Annie has also connected with resources she otherwise would not have been able to have: access to daily showers, hygiene products, daily meals, medical services, haircuts, access to Department of Human Services case workers, legal services, direct care services for veterans through the U.S. Department of Veteran Affairs, potential employers and many more.
The Family & Children’s Services Homeless Outreach Team (HOT) has been providing outreach and advocacy in collaboration with local community partners to homeless individuals that have been sheltering in temporary housing at a closed hotel in Tulsa since the winter storm in February. Housing is funded by private donations.
The goal is to have individuals linked to services and moved to permanent housing by the time the facility closes at the end of May. The Tulsa World reported that Housing Solutions will work with those who have not been placed in permanent housing by then to find other accommodations. The HOT team has completed 23 housing applications and paired 12 individuals with Family & Children’s Services (F&CS) case managers. The HOT team also has participated in resource fairs as well to educate individuals about F&CS.

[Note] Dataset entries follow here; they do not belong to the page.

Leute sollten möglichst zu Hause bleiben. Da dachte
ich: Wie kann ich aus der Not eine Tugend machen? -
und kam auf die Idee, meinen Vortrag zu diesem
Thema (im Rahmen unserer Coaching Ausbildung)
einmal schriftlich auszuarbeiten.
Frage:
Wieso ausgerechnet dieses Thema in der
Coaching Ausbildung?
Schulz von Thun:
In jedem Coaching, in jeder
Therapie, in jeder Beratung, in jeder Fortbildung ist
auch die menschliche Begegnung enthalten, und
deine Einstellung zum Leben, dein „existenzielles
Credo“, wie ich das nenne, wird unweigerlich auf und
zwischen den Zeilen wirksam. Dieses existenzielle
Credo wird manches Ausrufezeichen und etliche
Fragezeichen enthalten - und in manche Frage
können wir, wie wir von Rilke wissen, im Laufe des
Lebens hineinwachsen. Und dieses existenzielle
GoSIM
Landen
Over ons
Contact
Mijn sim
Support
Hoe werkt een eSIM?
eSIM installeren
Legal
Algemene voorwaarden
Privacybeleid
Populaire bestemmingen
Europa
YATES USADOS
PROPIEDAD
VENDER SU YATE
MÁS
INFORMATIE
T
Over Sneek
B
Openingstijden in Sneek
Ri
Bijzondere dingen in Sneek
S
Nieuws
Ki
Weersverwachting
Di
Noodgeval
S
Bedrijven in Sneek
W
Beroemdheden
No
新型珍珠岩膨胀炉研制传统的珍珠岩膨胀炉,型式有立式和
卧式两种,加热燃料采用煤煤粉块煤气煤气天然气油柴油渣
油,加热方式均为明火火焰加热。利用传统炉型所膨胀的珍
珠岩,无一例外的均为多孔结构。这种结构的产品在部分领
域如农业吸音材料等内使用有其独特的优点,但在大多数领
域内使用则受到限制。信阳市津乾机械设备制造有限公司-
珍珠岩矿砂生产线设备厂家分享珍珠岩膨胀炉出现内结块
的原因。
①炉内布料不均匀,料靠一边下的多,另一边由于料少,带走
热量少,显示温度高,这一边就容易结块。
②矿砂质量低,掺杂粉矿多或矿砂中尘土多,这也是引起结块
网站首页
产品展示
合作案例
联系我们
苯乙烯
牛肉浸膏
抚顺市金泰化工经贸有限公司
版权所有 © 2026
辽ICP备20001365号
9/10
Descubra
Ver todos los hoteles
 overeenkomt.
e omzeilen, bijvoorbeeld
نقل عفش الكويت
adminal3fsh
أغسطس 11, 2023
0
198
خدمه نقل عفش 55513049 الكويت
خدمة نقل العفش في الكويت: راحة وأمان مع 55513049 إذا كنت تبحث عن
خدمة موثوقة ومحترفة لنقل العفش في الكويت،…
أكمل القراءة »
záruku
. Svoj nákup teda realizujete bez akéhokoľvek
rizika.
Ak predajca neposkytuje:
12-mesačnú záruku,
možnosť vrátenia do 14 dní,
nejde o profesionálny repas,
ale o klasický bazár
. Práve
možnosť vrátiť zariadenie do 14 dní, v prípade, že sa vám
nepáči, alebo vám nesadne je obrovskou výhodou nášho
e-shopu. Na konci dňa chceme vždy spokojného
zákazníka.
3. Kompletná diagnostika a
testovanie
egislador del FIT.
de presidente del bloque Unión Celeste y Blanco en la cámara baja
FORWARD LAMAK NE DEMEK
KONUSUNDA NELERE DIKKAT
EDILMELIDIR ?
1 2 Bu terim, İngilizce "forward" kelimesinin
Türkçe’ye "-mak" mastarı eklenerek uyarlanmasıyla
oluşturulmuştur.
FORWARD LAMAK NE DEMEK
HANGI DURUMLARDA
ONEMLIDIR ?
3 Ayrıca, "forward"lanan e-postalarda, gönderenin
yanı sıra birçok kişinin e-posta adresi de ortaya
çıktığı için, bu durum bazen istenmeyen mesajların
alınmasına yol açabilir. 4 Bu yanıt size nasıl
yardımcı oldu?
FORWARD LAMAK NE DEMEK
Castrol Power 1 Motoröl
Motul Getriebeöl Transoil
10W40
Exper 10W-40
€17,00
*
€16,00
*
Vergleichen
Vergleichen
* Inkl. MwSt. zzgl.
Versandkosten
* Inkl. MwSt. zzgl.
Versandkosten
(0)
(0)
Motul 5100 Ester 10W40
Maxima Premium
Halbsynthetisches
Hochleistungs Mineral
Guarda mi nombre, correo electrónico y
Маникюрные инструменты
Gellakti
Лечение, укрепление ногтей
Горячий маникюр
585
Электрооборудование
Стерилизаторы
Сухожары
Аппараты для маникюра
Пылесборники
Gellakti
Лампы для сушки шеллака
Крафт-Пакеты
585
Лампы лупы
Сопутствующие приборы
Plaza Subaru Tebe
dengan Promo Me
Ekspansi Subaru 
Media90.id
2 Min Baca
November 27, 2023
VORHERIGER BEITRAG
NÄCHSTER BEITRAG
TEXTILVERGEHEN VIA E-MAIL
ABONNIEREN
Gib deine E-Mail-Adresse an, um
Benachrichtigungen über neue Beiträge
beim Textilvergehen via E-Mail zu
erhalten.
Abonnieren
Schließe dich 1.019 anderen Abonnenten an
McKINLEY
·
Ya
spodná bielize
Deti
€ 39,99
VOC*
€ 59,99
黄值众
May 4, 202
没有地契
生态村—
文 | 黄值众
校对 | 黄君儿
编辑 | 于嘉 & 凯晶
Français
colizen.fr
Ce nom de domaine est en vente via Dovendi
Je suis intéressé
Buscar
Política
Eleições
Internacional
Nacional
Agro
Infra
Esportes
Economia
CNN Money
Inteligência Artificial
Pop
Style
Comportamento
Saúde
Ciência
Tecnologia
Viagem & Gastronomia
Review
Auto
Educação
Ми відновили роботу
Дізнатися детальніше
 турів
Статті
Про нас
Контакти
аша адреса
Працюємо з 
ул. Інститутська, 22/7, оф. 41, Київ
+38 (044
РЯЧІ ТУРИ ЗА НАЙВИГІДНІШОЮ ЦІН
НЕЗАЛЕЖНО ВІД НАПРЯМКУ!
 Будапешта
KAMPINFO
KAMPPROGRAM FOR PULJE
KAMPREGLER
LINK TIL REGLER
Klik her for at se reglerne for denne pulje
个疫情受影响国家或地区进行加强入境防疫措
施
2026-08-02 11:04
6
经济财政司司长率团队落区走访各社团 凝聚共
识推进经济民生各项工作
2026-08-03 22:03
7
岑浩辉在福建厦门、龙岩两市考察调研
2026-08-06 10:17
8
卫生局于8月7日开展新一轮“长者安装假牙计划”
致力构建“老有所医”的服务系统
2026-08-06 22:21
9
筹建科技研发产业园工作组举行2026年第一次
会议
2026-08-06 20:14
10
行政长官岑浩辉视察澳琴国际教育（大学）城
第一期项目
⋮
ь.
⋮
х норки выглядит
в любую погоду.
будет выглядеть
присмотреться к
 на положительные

This initiative is one of several the HOT team has been involved in since the beginning of the pandemic. F&CS has been serving Tulsa’s homeless for nearly 20 years and has developed several mental health care programs for the homeless. Community-wide outreach teams serve in a mental health clinic co-located in the Salvation Army’s downtown location, in Iron Gate, in the Tulsa City-County Library, and onsite at the Mental Health Association of Oklahoma’s supportive housing, the Tulsa Housing and Recovery Program (THARP).
The pandemic forced operations to cease temporarily, but when it was safe to do so, the HOT teams resumed services in October.
“When it was safe to go back to work to have face-to-face meetings with our clients, we really ramped up our efforts immensely to provide straight outreach because we knew about the disengagement of clients and we had to go find them,” said Kathy Loehr, program director of F&CS Homeless Outreach and Diversion Services. “We understood that due to the pandemic telehealth services was a barrier for some because there was no technology and no phone service. There was no telehealth and no office to visit due to closures.”
“So, when we restarted, we let everyone know that we were back in the office and that month we had the highest number of admissions we ever had experience in the past 12 months.” The team serviced 148 clients that month and 22 clients at Iron Gate.
Building rapport with clients is one of the many reasons the HOT team continues to make an impact in Tulsa.